WHAT IS ASKED → Turn the lines of all the items below into one numbered list, leaving out any blank lines.

-- Start of RECORDS TO PROCESS --

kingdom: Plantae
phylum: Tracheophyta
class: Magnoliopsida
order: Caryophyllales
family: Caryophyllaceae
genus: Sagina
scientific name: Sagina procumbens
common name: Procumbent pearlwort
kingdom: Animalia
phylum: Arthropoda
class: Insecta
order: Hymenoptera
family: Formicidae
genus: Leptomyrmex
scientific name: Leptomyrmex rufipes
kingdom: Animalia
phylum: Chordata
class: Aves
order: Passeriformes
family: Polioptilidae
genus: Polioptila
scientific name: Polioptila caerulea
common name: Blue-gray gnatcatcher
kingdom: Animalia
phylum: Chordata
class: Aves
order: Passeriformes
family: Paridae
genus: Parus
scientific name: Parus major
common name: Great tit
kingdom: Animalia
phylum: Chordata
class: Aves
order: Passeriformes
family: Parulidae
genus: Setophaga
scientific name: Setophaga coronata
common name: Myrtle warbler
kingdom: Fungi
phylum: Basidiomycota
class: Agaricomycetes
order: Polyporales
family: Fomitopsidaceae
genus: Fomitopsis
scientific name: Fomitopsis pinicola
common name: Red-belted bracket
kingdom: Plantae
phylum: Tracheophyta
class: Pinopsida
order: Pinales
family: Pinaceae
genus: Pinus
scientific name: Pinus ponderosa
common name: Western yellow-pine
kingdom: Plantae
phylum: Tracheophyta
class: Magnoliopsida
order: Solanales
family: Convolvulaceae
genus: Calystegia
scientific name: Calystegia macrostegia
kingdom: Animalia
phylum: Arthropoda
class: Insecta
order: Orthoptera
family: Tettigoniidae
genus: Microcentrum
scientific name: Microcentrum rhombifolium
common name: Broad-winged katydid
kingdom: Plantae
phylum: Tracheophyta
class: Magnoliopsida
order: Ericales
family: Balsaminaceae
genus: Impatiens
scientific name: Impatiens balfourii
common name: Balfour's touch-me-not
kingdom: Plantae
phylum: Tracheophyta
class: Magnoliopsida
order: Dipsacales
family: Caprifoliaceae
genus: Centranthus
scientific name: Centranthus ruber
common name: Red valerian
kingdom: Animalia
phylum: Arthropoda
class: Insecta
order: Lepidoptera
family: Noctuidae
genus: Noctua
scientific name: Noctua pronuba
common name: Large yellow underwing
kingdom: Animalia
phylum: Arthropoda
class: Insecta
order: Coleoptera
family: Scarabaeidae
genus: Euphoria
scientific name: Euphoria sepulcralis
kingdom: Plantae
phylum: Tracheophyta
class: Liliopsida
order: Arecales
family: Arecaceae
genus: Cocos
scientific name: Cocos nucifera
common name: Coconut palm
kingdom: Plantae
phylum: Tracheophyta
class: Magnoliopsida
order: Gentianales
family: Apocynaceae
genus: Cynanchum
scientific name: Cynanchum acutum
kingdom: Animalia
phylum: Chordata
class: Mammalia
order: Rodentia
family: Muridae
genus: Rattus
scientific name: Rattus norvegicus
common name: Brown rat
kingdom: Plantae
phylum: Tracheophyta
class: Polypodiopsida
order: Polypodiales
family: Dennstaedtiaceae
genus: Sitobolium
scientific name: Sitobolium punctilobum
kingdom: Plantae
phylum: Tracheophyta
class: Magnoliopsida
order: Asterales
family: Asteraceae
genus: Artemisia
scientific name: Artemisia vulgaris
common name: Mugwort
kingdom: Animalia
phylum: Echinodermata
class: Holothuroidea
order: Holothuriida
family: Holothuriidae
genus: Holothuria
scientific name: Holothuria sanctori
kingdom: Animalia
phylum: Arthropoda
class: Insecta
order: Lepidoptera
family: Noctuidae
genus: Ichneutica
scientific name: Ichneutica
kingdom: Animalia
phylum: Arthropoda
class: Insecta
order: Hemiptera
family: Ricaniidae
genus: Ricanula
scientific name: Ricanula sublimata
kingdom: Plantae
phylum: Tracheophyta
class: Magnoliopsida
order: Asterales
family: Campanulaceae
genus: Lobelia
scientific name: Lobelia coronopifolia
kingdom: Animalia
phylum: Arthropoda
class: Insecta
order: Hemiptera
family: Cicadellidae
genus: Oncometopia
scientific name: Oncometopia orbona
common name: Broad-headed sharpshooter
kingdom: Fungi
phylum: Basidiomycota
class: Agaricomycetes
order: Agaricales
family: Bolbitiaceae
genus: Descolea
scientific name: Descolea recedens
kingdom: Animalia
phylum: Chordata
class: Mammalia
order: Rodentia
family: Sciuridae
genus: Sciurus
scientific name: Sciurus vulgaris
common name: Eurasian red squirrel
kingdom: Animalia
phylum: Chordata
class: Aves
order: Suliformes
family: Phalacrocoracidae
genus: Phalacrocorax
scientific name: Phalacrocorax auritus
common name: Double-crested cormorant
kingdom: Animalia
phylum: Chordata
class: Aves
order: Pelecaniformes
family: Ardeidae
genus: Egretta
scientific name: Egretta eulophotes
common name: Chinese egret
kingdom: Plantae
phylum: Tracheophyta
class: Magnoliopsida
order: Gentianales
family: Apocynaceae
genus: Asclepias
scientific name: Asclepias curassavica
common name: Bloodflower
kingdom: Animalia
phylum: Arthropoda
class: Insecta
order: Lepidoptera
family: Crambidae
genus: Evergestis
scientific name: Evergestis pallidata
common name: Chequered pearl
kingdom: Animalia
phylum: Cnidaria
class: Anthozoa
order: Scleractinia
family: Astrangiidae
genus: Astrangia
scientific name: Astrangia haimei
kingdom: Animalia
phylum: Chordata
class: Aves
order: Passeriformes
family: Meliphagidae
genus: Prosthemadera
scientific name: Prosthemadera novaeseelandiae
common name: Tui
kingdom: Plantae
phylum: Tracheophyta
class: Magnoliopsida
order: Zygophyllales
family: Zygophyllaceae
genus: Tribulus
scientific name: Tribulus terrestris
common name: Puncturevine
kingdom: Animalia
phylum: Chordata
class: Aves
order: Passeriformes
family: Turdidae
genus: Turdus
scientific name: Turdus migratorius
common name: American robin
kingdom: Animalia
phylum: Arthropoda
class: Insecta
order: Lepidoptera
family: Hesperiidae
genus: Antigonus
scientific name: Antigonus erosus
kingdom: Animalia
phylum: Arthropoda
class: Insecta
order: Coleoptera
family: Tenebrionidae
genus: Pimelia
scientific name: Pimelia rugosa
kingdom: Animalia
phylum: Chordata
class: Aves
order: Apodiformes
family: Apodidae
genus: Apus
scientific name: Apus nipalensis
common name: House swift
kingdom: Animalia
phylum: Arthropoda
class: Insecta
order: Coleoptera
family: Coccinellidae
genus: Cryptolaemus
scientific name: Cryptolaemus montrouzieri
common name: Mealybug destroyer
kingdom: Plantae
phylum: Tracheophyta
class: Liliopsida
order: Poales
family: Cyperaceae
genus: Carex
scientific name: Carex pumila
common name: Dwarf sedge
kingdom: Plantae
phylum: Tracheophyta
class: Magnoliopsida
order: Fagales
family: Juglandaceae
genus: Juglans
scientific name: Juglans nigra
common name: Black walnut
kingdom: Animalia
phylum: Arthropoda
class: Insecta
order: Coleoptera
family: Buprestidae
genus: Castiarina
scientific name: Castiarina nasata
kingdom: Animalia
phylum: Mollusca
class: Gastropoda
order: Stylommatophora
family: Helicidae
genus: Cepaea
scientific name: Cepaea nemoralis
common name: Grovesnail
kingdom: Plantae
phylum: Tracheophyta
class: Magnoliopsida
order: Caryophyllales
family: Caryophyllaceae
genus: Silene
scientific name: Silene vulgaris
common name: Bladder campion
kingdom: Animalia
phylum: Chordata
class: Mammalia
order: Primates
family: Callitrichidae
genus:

-- End of RECORDS TO PROCESS --

SOLUTION TO THIS TASK →
1. kingdom: Plantae
2. phylum: Tracheophyta
3. class: Magnoliopsida
4. order: Caryophyllales
5. family: Caryophyllaceae
6. genus: Sagina
7. scientific name: Sagina procumbens
8. common name: Procumbent pearlwort
9. kingdom: Animalia
10. phylum: Arthropoda
11. class: Insecta
12. order: Hymenoptera
13. family: Formicidae
14. genus: Leptomyrmex
15. scientific name: Leptomyrmex rufipes
16. kingdom: Animalia
17. phylum: Chordata
18. class: Aves
19. order: Passeriformes
20. family: Polioptilidae
21. genus: Polioptila
22. scientific name: Polioptila caerulea
23. common name: Blue-gray gnatcatcher
24. kingdom: Animalia
25. phylum: Chordata
26. class: Aves
27. order: Passeriformes
28. family: Paridae
29. genus: Parus
30. scientific name: Parus major
31. common name: Great tit
32. kingdom: Animalia
33. phylum: Chordata
34. class: Aves
35. order: Passeriformes
36. family: Parulidae
37. genus: Setophaga
38. scientific name: Setophaga coronata
39. common name: Myrtle warbler
40. kingdom: Fungi
41. phylum: Basidiomycota
42. class: Agaricomycetes
43. order: Polyporales
44. family: Fomitopsidaceae
45. genus: Fomitopsis
46. scientific name: Fomitopsis pinicola
47. common name: Red-belted bracket
48. kingdom: Plantae
49. phylum: Tracheophyta
50. class: Pinopsida
51. order: Pinales
52. family: Pinaceae
53. genus: Pinus
54. scientific name: Pinus ponderosa
55. common name: Western yellow-pine
56. kingdom: Plantae
57. phylum: Tracheophyta
58. class: Magnoliopsida
59. order: Solanales
60. family: Convolvulaceae
61. genus: Calystegia
62. scientific name: Calystegia macrostegia
63. kingdom: Animalia
64. phylum: Arthropoda
65. class: Insecta
66. order: Orthoptera
67. family: Tettigoniidae
68. genus: Microcentrum
69. scientific name: Microcentrum rhombifolium
70. common name: Broad-winged katydid
71. kingdom: Plantae
72. phylum: Tracheophyta
73. class: Magnoliopsida
74. order: Ericales
75. family: Balsaminaceae
76. genus: Impatiens
77. scientific name: Impatiens balfourii
78. common name: Balfour's touch-me-not
79. kingdom: Plantae
80. phylum: Tracheophyta
81. class: Magnoliopsida
82. order: Dipsacales
83. family: Caprifoliaceae
84. genus: Centranthus
85. scientific name: Centranthus ruber
86. common name: Red valerian
87. kingdom: Animalia
88. phylum: Arthropoda
89. class: Insecta
90. order: Lepidoptera
91. family: Noctuidae
92. genus: Noctua
93. scientific name: Noctua pronuba
94. common name: Large yellow underwing
95. kingdom: Animalia
96. phylum: Arthropoda
97. class: Insecta
98. order: Coleoptera
99. family: Scarabaeidae
100. genus: Euphoria
101. scientific name: Euphoria sepulcralis
102. kingdom: Plantae
103. phylum: Tracheophyta
104. class: Liliopsida
105. order: Arecales
106. family: Arecaceae
107. genus: Cocos
108. scientific name: Cocos nucifera
109. common name: Coconut palm
110. kingdom: Plantae
111. phylum: Tracheophyta
112. class: Magnoliopsida
113. order: Gentianales
114. family: Apocynaceae
115. genus: Cynanchum
116. scientific name: Cynanchum acutum
117. kingdom: Animalia
118. phylum: Chordata
119. class: Mammalia
120. order: Rodentia
121. family: Muridae
122. genus: Rattus
123. scientific name: Rattus norvegicus
124. common name: Brown rat
125. kingdom: Plantae
126. phylum: Tracheophyta
127. class: Polypodiopsida
128. order: Polypodiales
129. family: Dennstaedtiaceae
130. genus: Sitobolium
131. scientific name: Sitobolium punctilobum
132. kingdom: Plantae
133. phylum: Tracheophyta
134. class: Magnoliopsida
135. order: Asterales
136. family: Asteraceae
137. genus: Artemisia
138. scientific name: Artemisia vulgaris
139. common name: Mugwort
140. kingdom: Animalia
141. phylum: Echinodermata
142. class: Holothuroidea
143. order: Holothuriida
144. family: Holothuriidae
145. genus: Holothuria
146. scientific name: Holothuria sanctori
147. kingdom: Animalia
148. phylum: Arthropoda
149. class: Insecta
150. order: Lepidoptera
151. family: Noctuidae
152. genus: Ichneutica
153. scientific name: Ichneutica
154. kingdom: Animalia
155. phylum: Arthropoda
156. class: Insecta
157. order: Hemiptera
158. family: Ricaniidae
159. genus: Ricanula
160. scientific name: Ricanula sublimata
161. kingdom: Plantae
162. phylum: Tracheophyta
163. class: Magnoliopsida
164. order: Asterales
165. family: Campanulaceae
166. genus: Lobelia
167. scientific name: Lobelia coronopifolia
168. kingdom: Animalia
169. phylum: Arthropoda
170. class: Insecta
171. order: Hemiptera
172. family: Cicadellidae
173. genus: Oncometopia
174. scientific name: Oncometopia orbona
175. common name: Broad-headed sharpshooter
176. kingdom: Fungi
177. phylum: Basidiomycota
178. class: Agaricomycetes
179. order: Agaricales
180. family: Bolbitiaceae
181. genus: Descolea
182. scientific name: Descolea recedens
183. kingdom: Animalia
184. phylum: Chordata
185. class: Mammalia
186. order: Rodentia
187. family: Sciuridae
188. genus: Sciurus
189. scientific name: Sciurus vulgaris
190. common name: Eurasian red squirrel
191. kingdom: Animalia
192. phylum: Chordata
193. class: Aves
194. order: Suliformes
195. family: Phalacrocoracidae
196. genus: Phalacrocorax
197. scientific name: Phalacrocorax auritus
198. common name: Double-crested cormorant
199. kingdom: Animalia
200. phylum: Chordata
201. class: Aves
202. order: Pelecaniformes
203. family: Ardeidae
204. genus: Egretta
205. scientific name: Egretta eulophotes
206. common name: Chinese egret
207. kingdom: Plantae
208. phylum: Tracheophyta
209. class: Magnoliopsida
210. order: Gentianales
211. family: Apocynaceae
212. genus: Asclepias
213. scientific name: Asclepias curassavica
214. common name: Bloodflower
215. kingdom: Animalia
216. phylum: Arthropoda
217. class: Insecta
218. order: Lepidoptera
219. family: Crambidae
220. genus: Evergestis
221. scientific name: Evergestis pallidata
222. common name: Chequered pearl
223. kingdom: Animalia
224. phylum: Cnidaria
225. class: Anthozoa
226. order: Scleractinia
227. family: Astrangiidae
228. genus: Astrangia
229. scientific name: Astrangia haimei
230. kingdom: Animalia
231. phylum: Chordata
232. class: Aves
233. order: Passeriformes
234. family: Meliphagidae
235. genus: Prosthemadera
236. scientific name: Prosthemadera novaeseelandiae
237. common name: Tui
238. kingdom: Plantae
239. phylum: Tracheophyta
240. class: Magnoliopsida
241. order: Zygophyllales
242. family: Zygophyllaceae
243. genus: Tribulus
244. scientific name: Tribulus terrestris
245. common name: Puncturevine
246. kingdom: Animalia
247. phylum: Chordata
248. class: Aves
249. order: Passeriformes
250. family: Turdidae
251. genus: Turdus
252. scientific name: Turdus migratorius
253. common name: American robin
254. kingdom: Animalia
255. phylum: Arthropoda
256. class: Insecta
257. order: Lepidoptera
258. family: Hesperiidae
259. genus: Antigonus
260. scientific name: Antigonus erosus
261. kingdom: Animalia
262. phylum: Arthropoda
263. class: Insecta
264. order: Coleoptera
265. family: Tenebrionidae
266. genus: Pimelia
267. scientific name: Pimelia rugosa
268. kingdom: Animalia
269. phylum: Chordata
270. class: Aves
271. order: Apodiformes
272. family: Apodidae
273. genus: Apus
274. scientific name: Apus nipalensis
275. common name: House swift
276. kingdom: Animalia
277. phylum: Arthropoda
278. class: Insecta
279. order: Coleoptera
280. family: Coccinellidae
281. genus: Cryptolaemus
282. scientific name: Cryptolaemus montrouzieri
283. common name: Mealybug destroyer
284. kingdom: Plantae
285. phylum: Tracheophyta
286. class: Liliopsida
287. order: Poales
288. family: Cyperaceae
289. genus: Carex
290. scientific name: Carex pumila
291. common name: Dwarf sedge
292. kingdom: Plantae
293. phylum: Tracheophyta
294. class: Magnoliopsida
295. order: Fagales
296. family: Juglandaceae
297. genus: Juglans
298. scientific name: Juglans nigra
299. common name: Black walnut
300. kingdom: Animalia
301. phylum: Arthropoda
302. class: Insecta
303. order: Coleoptera
304. family: Buprestidae
305. genus: Castiarina
306. scientific name: Castiarina nasata
307. kingdom: Animalia
308. phylum: Mollusca
309. class: Gastropoda
310. order: Stylommatophora
311. family: Helicidae
312. genus: Cepaea
313. scientific name: Cepaea nemoralis
314. common name: Grovesnail
315. kingdom: Plantae
316. phylum: Tracheophyta
317. class: Magnoliopsida
318. order: Caryophyllales
319. family: Caryophyllaceae
320. genus: Silene
321. scientific name: Silene vulgaris
322. common name: Bladder campion
323. kingdom: Animalia
324. phylum: Chordata
325. class: Mammalia
326. order: Primates
327. family: Callitrichidae
328. genus:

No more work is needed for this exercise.